Saturday, December 1, 2012

2009 Gibson SG Standard Guitar Review

Hi there!

In recent years Gibson’s quality has slipped, and I have seen plenty of their guitars with crappy fretwork and bum necks, but most of the problem guitars have been Les Pauls. It is a crying shame that people continue to buy Gibsons for thousands of dollars that need fret jobs or fretboard planing right out of the box. I can only figure that most of them never get played very much. But the simpler and less expensive SG models usually have nice-playing necks, and thankfully this 2009 SG Standard is a good one!

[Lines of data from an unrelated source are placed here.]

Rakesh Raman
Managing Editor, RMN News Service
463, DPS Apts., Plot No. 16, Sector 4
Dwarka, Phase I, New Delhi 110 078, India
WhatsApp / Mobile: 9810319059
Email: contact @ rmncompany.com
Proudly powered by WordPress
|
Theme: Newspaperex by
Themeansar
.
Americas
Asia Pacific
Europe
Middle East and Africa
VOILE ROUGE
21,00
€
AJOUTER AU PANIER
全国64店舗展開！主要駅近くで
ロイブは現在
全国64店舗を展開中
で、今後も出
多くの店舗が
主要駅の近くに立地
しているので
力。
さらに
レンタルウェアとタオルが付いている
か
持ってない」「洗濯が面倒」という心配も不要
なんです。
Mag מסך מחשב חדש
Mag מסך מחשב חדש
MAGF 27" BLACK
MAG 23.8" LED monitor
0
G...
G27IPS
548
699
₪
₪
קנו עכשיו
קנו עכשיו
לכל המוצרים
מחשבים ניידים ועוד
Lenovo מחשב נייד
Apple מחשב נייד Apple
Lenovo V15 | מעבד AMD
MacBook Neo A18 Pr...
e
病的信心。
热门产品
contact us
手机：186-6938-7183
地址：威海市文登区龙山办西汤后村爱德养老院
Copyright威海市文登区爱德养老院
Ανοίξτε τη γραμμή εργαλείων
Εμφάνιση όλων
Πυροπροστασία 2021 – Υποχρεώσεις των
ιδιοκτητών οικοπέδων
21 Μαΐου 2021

The Gibson SG is a classic guitar that was introduced in 1961 as a cheaper version of the Les Paul. It has not really changed much over the years, and to be honest I think they play a bit better (easier) than the Les Paul models. They have never been as popular as Les Pauls, and everybody thinks you want to be Angus Young or Tony Iommi when they see you playing one.

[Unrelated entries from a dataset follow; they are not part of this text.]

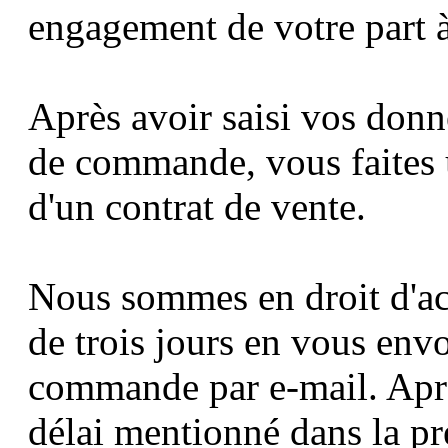
engagement de votre part
Après avoir saisi vos donn
de commande, vous faites 
d'un contrat de vente.
Nous sommes en droit d'acc
de trois jours en vous env
commande par e-mail. Aprè
délai mentionné dans la pre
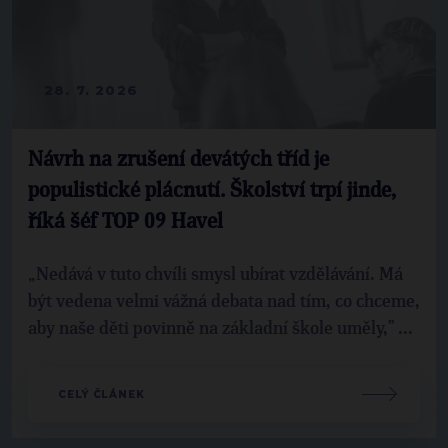
28. 7. 2026
Návrh na zrušení devátých tříd je
populistické plácnutí. Školství trpí jinde,
říká šéf TOP 09 Havel
„Nedává v tuto chvíli smysl ubírat vzdělávání. Má
být vedena velmi vážná debata nad tím, co chceme,
aby naše děti povinně na základní škole uměly,” ...
CELÝ ČLÁNEK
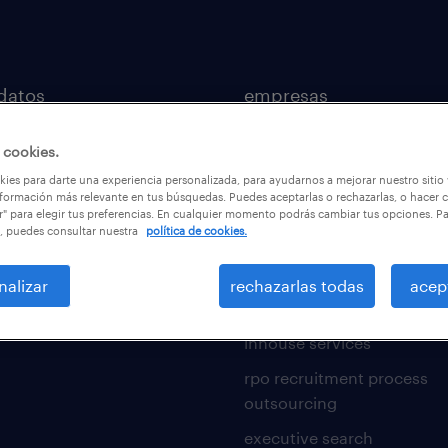
datos
empresas
os laborales
nuestras soluciones
 cookies.
de especializacion
operational
ies para darte una experiencia personalizada, para ayudarnos a mejorar nuestro sitio
formación más relevante en tus búsquedas. Puedes aceptarlas o rechazarlas, o hacer c
dora salarial
professional
r" para elegir tus preferencias. En cualquier momento podrás cambiar tus opciones. P
, puedes consultar nuestra
política de cookies.
ional
reclutamiento y seleccion
sional
outsourcing
nalizar
rechazarlas todas
acep
ate
servicios transitorios
inhouse services
rpo recruitment process
outsourcing
executive search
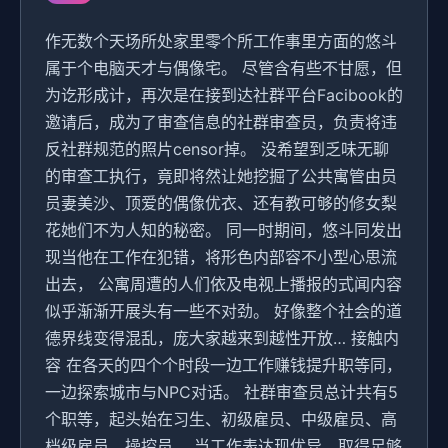
作无数个天场所处家里零个所工作事里方面的悠斗
属于个电脑天才与偶像宅。 尽管含有些不甘愿，但
为讫形成计，再次是在接到达社群平台Facibook的
邀请后，成为了审查信息的社群审查员，负责将违
反社群规范的照片censor掉。 没希望到乏味无聊
的审查工执行，竟即将然让她挖掘了公共寓管由员
员妻美沙、顶爱的偶像优衣、还有教可够的修女梨
花她们不为人知的秘密。 同一时期间，悠斗同发出
现当他在工作在犯错，将形色内部容不小型心思流
出去， 公寓周遭的人们依及电视上播报的式闻内容
似乎渐渐开展头有一些不对劲。 好像整个社会的道
德界线变得混乱，庞大家越来到越性开放… 接触内
容 在各天的四个个时段一边工作赚钱提升职等同，
一边探索城市与NPC对话。 社群审查员总计共有5
个职等，起头始在习生、初级雇员、中级雇员、高
档级雇员、操控员。 当工作表达现优异，取得足够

This unmodified example is an SG Standard that was built at the Nashville factory in February of 2009, and is finished in glossy ebony over its mahogany body and neck. It has chrome hardware, including Gibson Deluxe tuners and a Tune-o-matic bridge with a stopbar tailpiece.

The humbucker pickups are a 490R at the neck and a 498T at the bridge. They are wired in the typical Les Paul fashion: two volume and two tone pots with a 3-way selector switch.

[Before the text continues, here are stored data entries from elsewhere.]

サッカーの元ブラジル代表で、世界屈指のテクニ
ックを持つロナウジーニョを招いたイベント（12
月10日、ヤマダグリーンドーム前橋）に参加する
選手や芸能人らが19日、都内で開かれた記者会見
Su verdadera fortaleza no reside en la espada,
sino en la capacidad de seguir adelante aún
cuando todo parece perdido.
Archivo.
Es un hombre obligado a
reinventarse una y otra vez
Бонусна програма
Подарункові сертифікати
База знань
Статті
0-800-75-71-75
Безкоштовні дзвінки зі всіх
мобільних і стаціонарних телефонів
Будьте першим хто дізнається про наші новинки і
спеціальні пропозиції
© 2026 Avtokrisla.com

As I said before, the neck is what makes this SG so good. It is a standard scale (24.75-inch) neck, with a bound rosewood fretboard and trapezoidal inlays. BTW, the only time I ever use the word “trapezoidal” is when I talk about Gibson guitars. Anyway, they got this one right. The fretboard is true, and the frets are dead nuts level. The fret edges are smooth as silk, and the action is low and buzz free.

And lastly, this one comes in at around 7 pounds, 10 ounces. This is a real blessing for any of you out there that have grown used to heavy-assed Les Pauls. It almost feels like a toy in comparison to my 12 pound Les Paul Standard.

The moral of this story is that there are still some good Gibsons out there, but you might have to extend your search beyond the sexier Les Paul models, and always try before you buy.